I have explored the definitional attributes of blockchain in part1 of this series. In this part 2, I want to delve into the database properties of the blockchain.
Part2: Blockchain as a database
Storing a variety of objects in an organized manner is an art as well as a science. For example, when books are organized in a library, the classification of books is carried out using a hierarchical classification system known as the Decimal Classification system, which was first introduced by Melvil Dewey in 1873.
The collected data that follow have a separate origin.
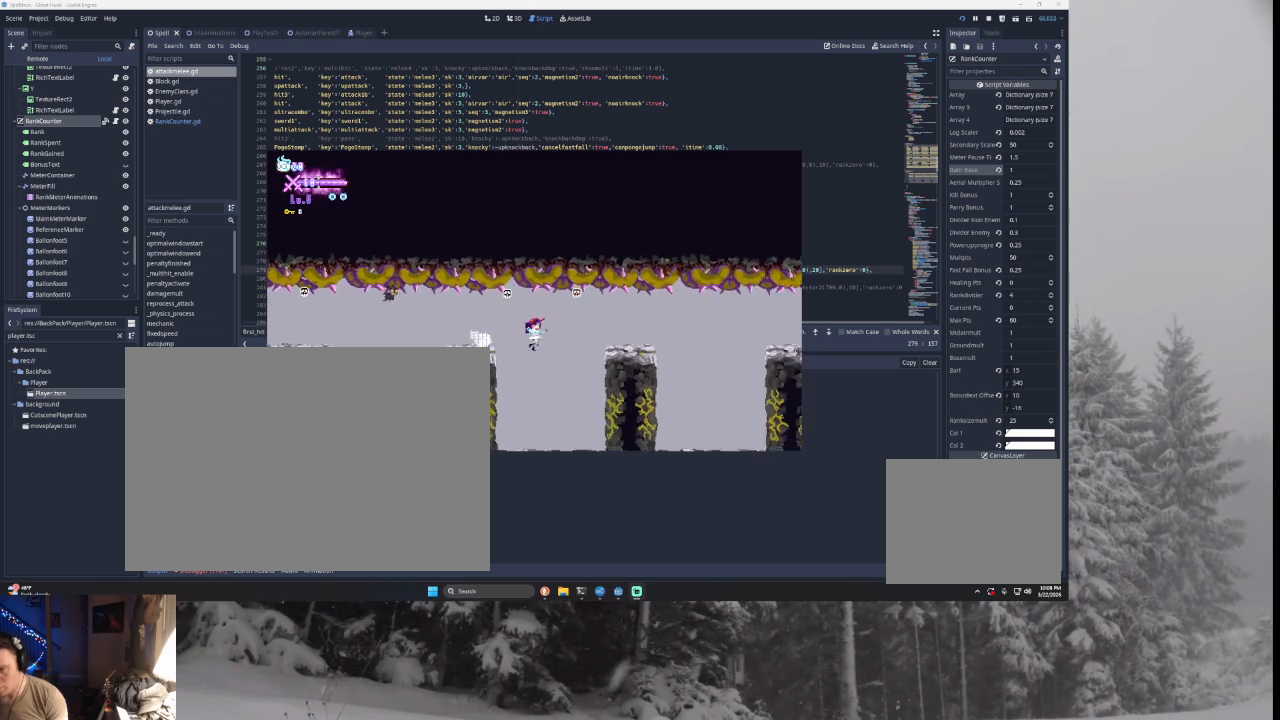
{"buttons": [], "left_stick": "right", "right_stick": "center", "events": [[100, "TRIANGLE", "up"]]}
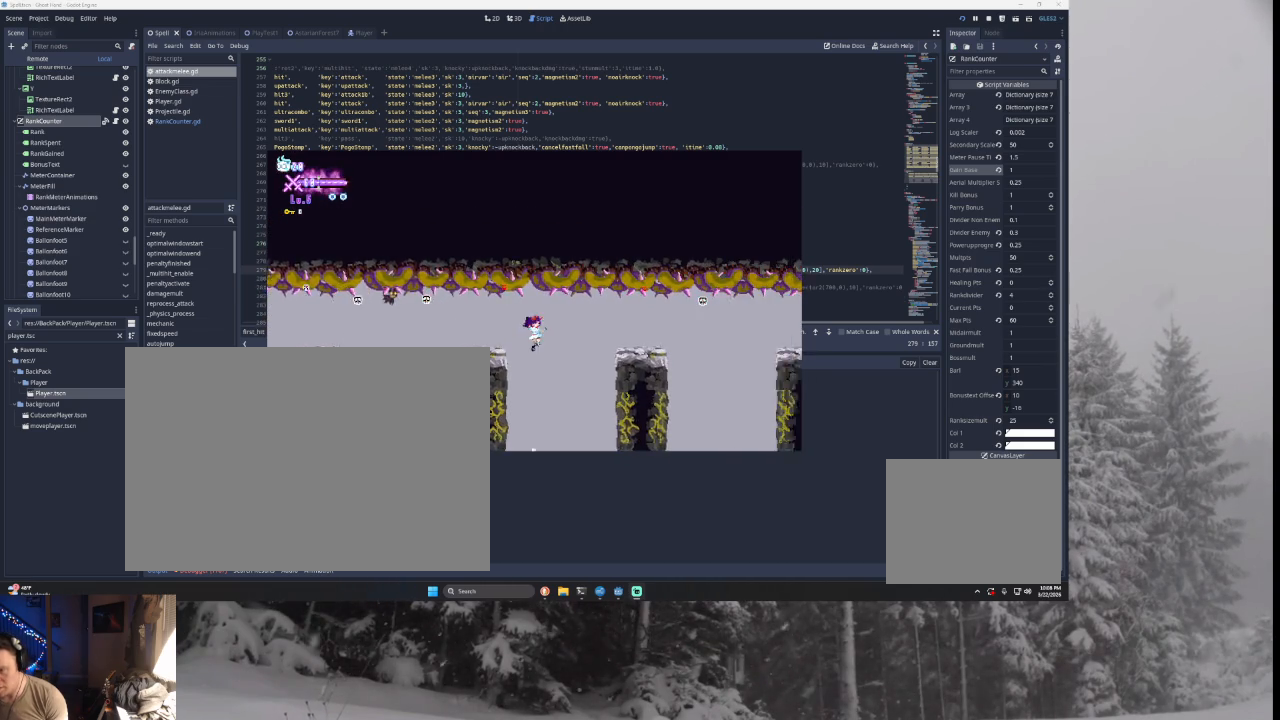
{"buttons": [], "left_stick": "right", "right_stick": "center", "events": [[33, "TRIANGLE", "down"], [67, "TRIANGLE", "up"]]}
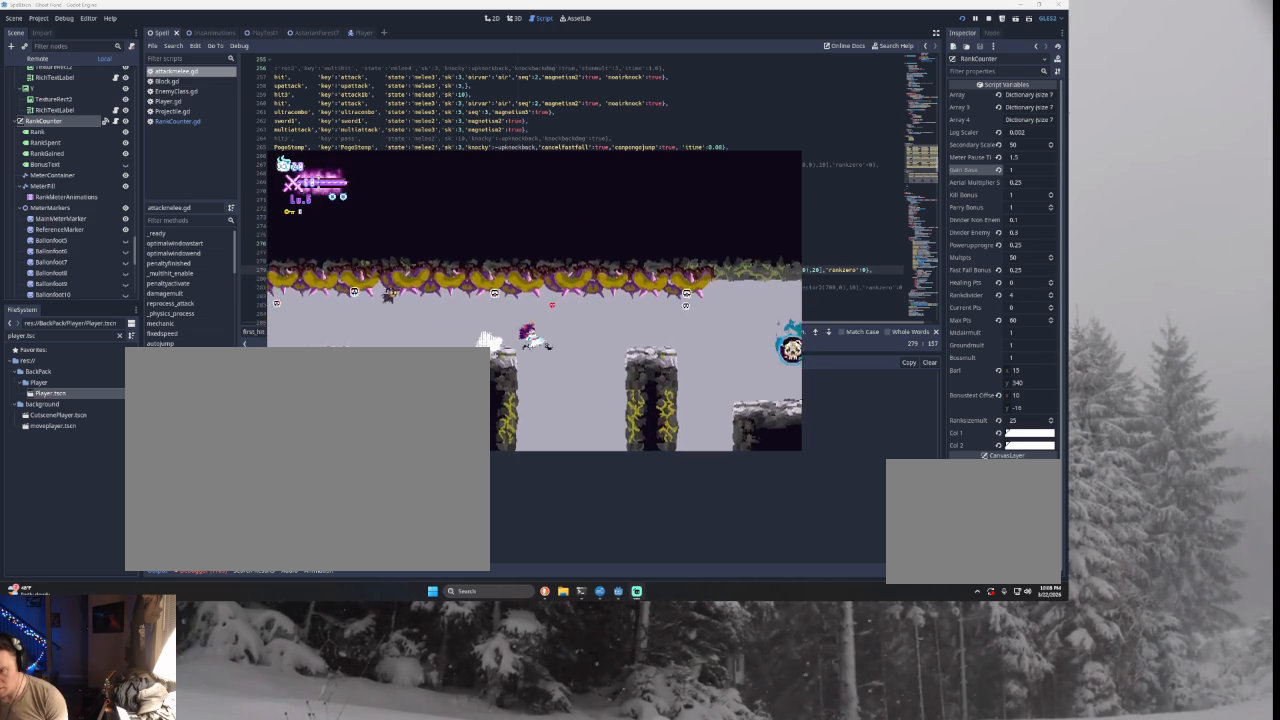
{"buttons": [], "left_stick": "right", "right_stick": "center", "events": [[100, "TRIANGLE", "down"], [200, "TRIANGLE", "up"]]}
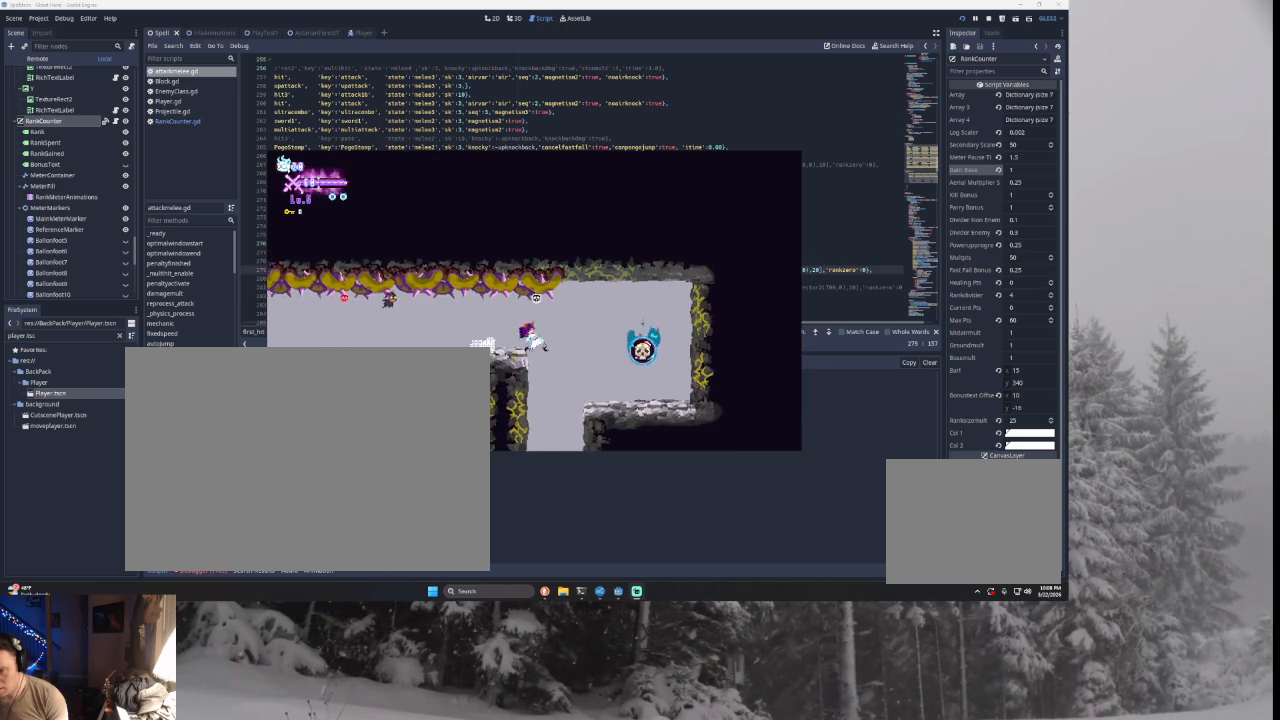
{"buttons": [], "left_stick": "center", "right_stick": "center", "events": [[33, "SQUARE", "down"], [133, "SQUARE", "up"], [300, "left_stick", "center"]]}
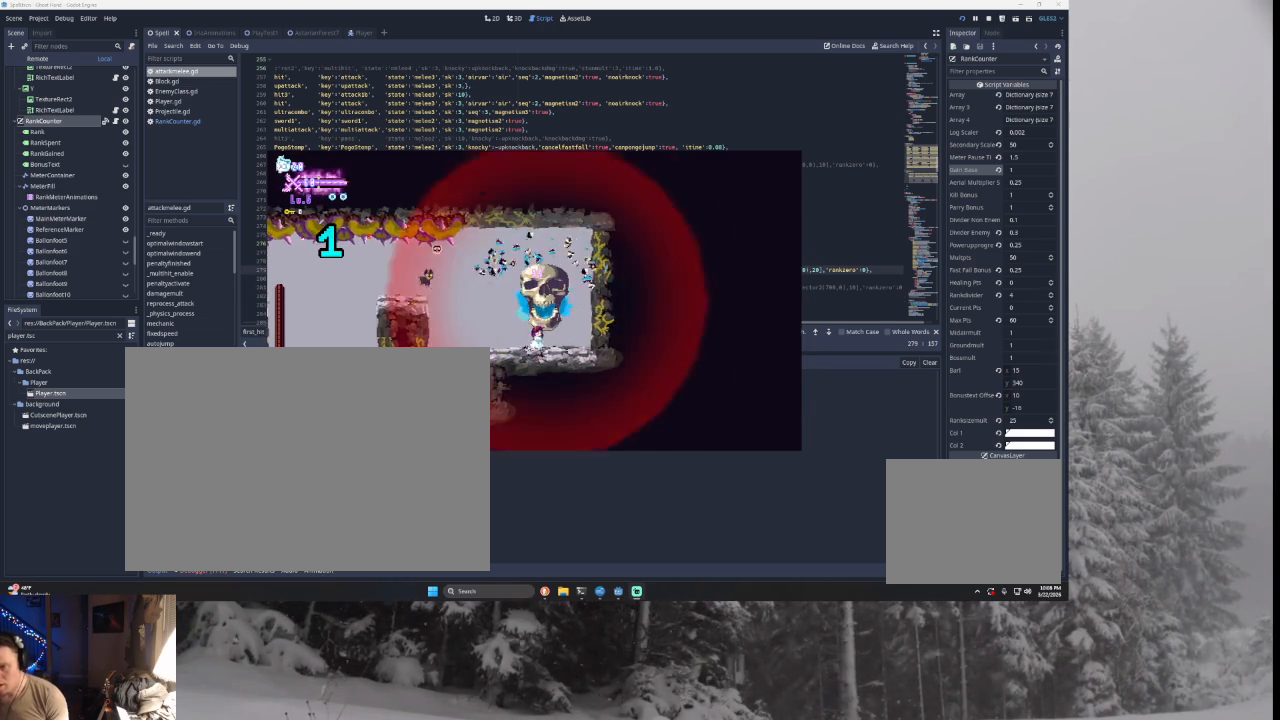
{"buttons": [], "left_stick": "center", "right_stick": "center", "events": [[267, "left_stick", "right"], [467, "left_stick", "center"]]}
When data about a class of objects is organized in a database, the science part of this organized data is related to data semantics, retrieval of data in a consistent manner subject to any constraints that may exist among the objects as well as amongst attributes of an object. The data model encapsulates all these issues of data organization from the perspective of users of data. Historically, data models have evolved along with exponential growth in computing power and storage capability of computer hardware.
Currently, the relational data model is the pre-dominant data model used by enterprises. E.F. Codd, while working as a computer scientist for IBM, first proposed the architecture of a relational data model in his 1970 paper titled “A Relational Model of Data for Large Shared Data Banks”. In his 1981 Turing Award lecture, he pointed out 3 main objectives that a relational database system tries to achieve. These are:
- data independence objective- database draws a sharp boundary between logical (i.e. business view of data) and physical view of data (i.e. machine storage or technical view of data).
- communicability objective- a simple intuitive way of organizing data so that business users can have a common understanding of data
- set-processing objective- application of the principles of set theory in the processing of two or more different datasets- a union of two sets, sub-setting of a set, a complement of a set, etc.
Let us examine the extent to which a blockchain meets the above objectives. It would be in order to enter a caveat here. Blockchain was not designed to work as a distributed database but only as a distributed ledger. A ledger does not qualify as an enterprise-level database as we have argued in the part 1. So lacking any feature of a standard distributed database does not negate the usefulness of blockchain in many areas. However, my firm view is that cryptocurrencies as currently being offered by many blockchain platforms are destined to fail for their designed anonymity in monetary transactions.
The first objective of data independence is clearly lacking in every blockchain data management framework. The design of the data structure used by the Bitcoin platform or Ethereum platform is aimed at ensuring the integrity of all transactions and making the verification of the same through consensus algorithm by miner nodes as quickly as possible. For these reasons, search trees like Merkle Tree are used by Bitcoin and Merkle Patricia Tries by Ethereum (see Kamil Jezek(2020). As a result, from a business user perspective, the data structure is too complex and opaque for decision-making purposes. It may be said that transactional databases of cryptos were not designed to meet such requirements.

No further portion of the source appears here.